Respirable Coal Mine Dust Rule Enters Final Phase of Implementation
The overall respirable dust standard in coal mines is reduced from 2.0 to 1.5 milligrams per cubic meter of air.
Two years after a rule to prevent black lung disease took effect, the federal Mine Safety and Health Administration has started implementing the third and final phase of the rule. Now, the overall respirable dust standard in coal mines is reduced from 2.0 to 1.5 milligrams per cubic meter of air. The rule also reduces the standard for miners diagnosed with black lung and for air used to ventilate areas where miners work, from 1.0 to 0.5 milligrams per cubic meter of air.
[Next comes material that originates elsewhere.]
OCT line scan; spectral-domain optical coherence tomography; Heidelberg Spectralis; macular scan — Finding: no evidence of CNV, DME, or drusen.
A July 2016 report announced that 99 percent of dust samples collected from April 1, 2016, through June 30, 2016, complied with coal mine dust standards.
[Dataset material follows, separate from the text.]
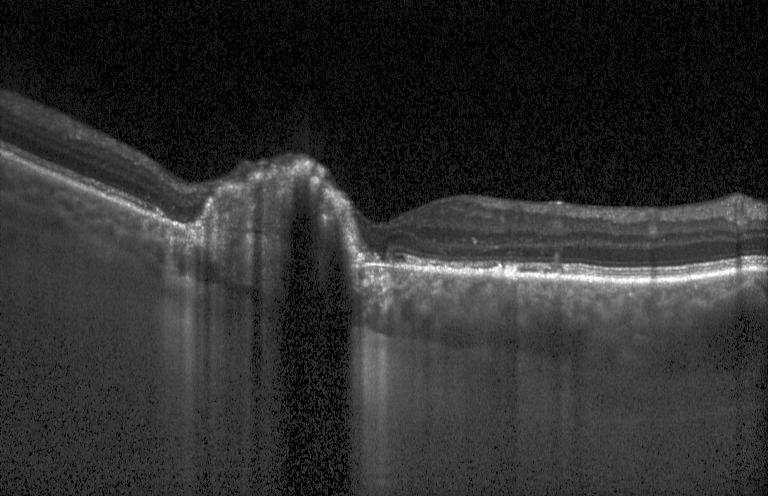 Optical coherence tomography B-scan · spectral-domain OCT · acquired on a Heidelberg Spectralis — Finding: choroidal neovascularization (CNV).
"Black lung has claimed tens of thousands of lives," said Joseph A. Main, assistant secretary of labor for mine safety and health. "The positive sampling results are due to the extraordinary efforts of MSHA and industry working to clean up the air that miners breathe and successfully implement the respirable dust rule."
Since the final rule went into effect on Aug. 1, 2014, MSHA and mine operators have collected more than 122,000 respirable dust samples. And on Jan. 25, 2016, the 11th U.S. Circuit Court of Appeals rejected a challenge to the dust rule brought by two groups representing the coal industry, with the appeals court finding MSHA had acted within its statutory authority in promulgating the dust rule.